- _DIRECTIONS_:
• a. Can you reproduce, word for word, the stretch of the Johnny Johnson musical article from "- 1956 studio" through "1936 on Broadway."?
• b. Can you condense the paragraph of the Johnny Johnson musical article beginning "Based on Jaroslav Hašek's" into a short bulleted list of its main facts?

Segment Start: SOURCE EXTRACT

- 1956 studio recording
- Music: Kurt Weill
- Lyrics: Paul Green
- Book: Paul Green
- Basis: Jaroslav Hašek's novel The Good Soldier Švejk
- Productions: 1936 Broadway 1956 Off-Broadway 1971 Broadway revival 2009 London concert staging

= Johnny Johnson (musical) =

1936 American musical

Johnny Johnson is a musical with a book and lyrics by Paul Green and music by Kurt Weill. It premiered in 1936 on Broadway.

Based on Jaroslav Hašek's 1921–1923 satiric novel The Good Soldier Švejk, the musical focuses on a naive and idealistic young man who, despite his pacifist views, leaves his sweetheart Minny Belle Tompkins to fight in Europe in World War I. He first tries to stop the war after meeting a young German sniper of the same name, who believes that the soldiers must unite. However, the commanders of the allied forces intend to use the discontent with the war among the German soldiers as a perfect time to advance in the war. Johnny then manages to bring the skirmish to a temporary halt by incapacitating a meeting of the generals with laughing gas, but once they recover they promptly reinstate the war, resulting in hundreds of thousands of fatalities. Meanwhile, Johnny finds himself committed to an asylum for ten years. He returns home to discover Minny Belle has married a capitalist, and he settles down as a toymaker who will create anything except tin soldiers, his personal gesture of peace in an increasingly warlike society.

Segment End: SOURCE EXTRACT
Segment Start: GIVEN DATA

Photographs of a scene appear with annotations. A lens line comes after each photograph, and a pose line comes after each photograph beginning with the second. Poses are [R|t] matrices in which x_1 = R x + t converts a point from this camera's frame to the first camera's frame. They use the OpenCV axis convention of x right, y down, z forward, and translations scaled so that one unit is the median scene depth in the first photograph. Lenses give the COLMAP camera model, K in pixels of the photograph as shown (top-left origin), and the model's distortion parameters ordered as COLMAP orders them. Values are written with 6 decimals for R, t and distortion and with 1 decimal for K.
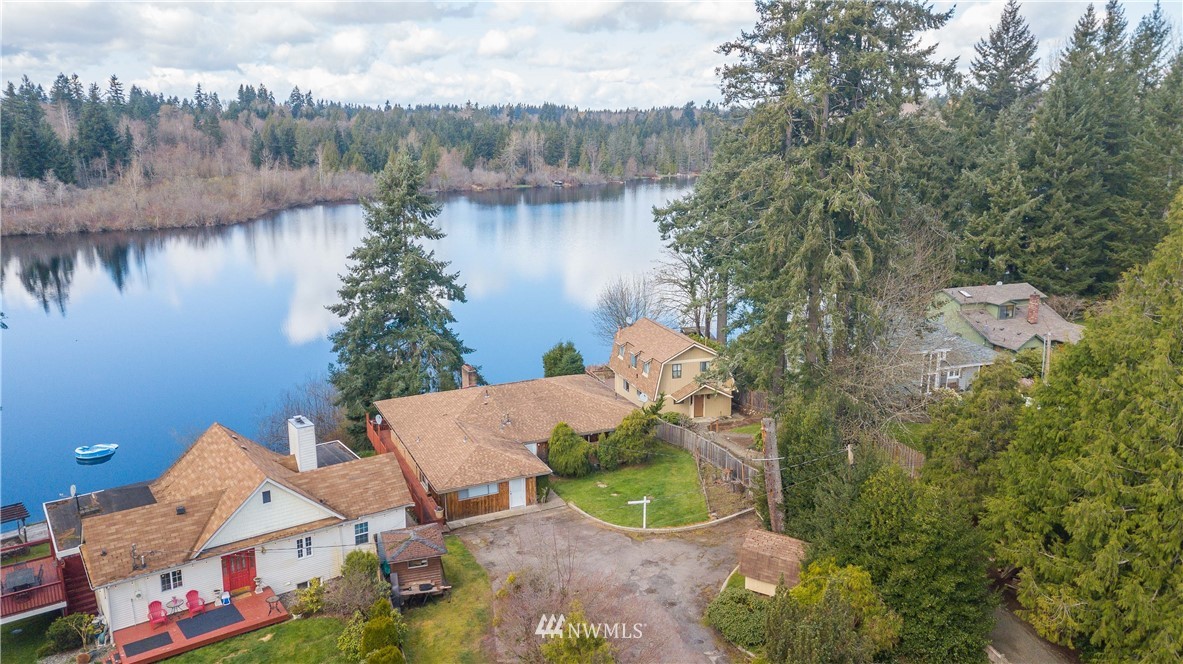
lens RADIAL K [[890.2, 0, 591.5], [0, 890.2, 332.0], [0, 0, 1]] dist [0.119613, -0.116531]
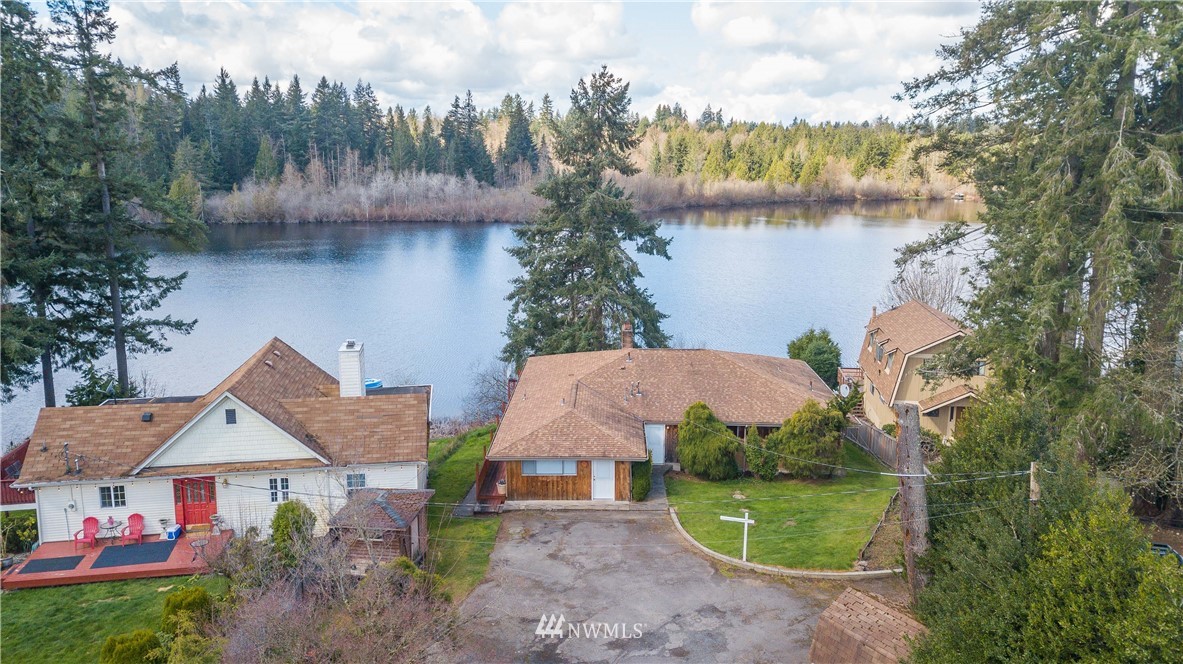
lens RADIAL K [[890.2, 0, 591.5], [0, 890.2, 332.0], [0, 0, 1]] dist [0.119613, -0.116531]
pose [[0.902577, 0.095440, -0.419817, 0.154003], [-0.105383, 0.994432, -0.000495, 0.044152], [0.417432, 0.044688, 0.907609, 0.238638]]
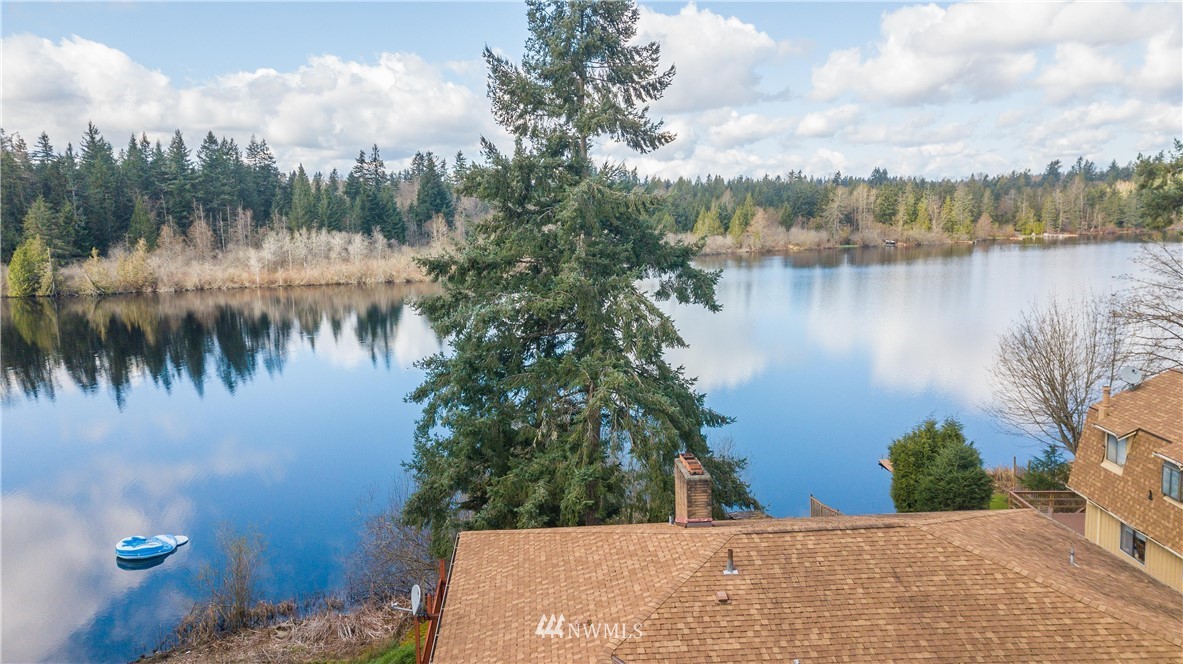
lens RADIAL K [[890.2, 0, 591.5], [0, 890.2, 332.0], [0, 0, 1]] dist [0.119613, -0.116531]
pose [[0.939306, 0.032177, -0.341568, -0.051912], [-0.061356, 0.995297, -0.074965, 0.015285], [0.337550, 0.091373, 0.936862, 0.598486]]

Segment End: GIVEN DATA

- _ANSWERS BY ITEM NUMBER_:
• a.
- 1956 studio recording
- Music: Kurt Weill
- Lyrics: Paul Green
- Book: Paul Green
- Basis: Jaroslav Hašek's novel The Good Soldier Švejk
- Productions: 1936 Broadway 1956 Off-Broadway 1971 Broadway revival 2009 London concert staging

= Johnny Johnson (musical) =

1936 American musical

Johnny Johnson is a musical with a book and lyrics by Paul Green and music by Kurt Weill. It premiered in 1936 on Broadway.

• b.
- Source: Jaroslav Hašek's satiric novel The Good Soldier Švejk (1921–1923).
- Johnny, a naive, idealistic young pacifist, leaves his sweetheart Minny Belle Tompkins to fight in Europe in World War I.
- He first tries to stop the war after meeting a young German sniper of the same name, who believes the soldiers must unite.
- The allied commanders plan to use the German soldiers' discontent with the war as a chance to advance.
- Johnny halts the fighting for a while by incapacitating a meeting of the generals with laughing gas. Once they recover, they restart the war, and hundreds of thousands die.
- Johnny is committed to an asylum for ten years.
- Back home, he finds Minny Belle married to a capitalist.
- He becomes a toymaker who will make anything except tin soldiers, as a personal gesture of peace.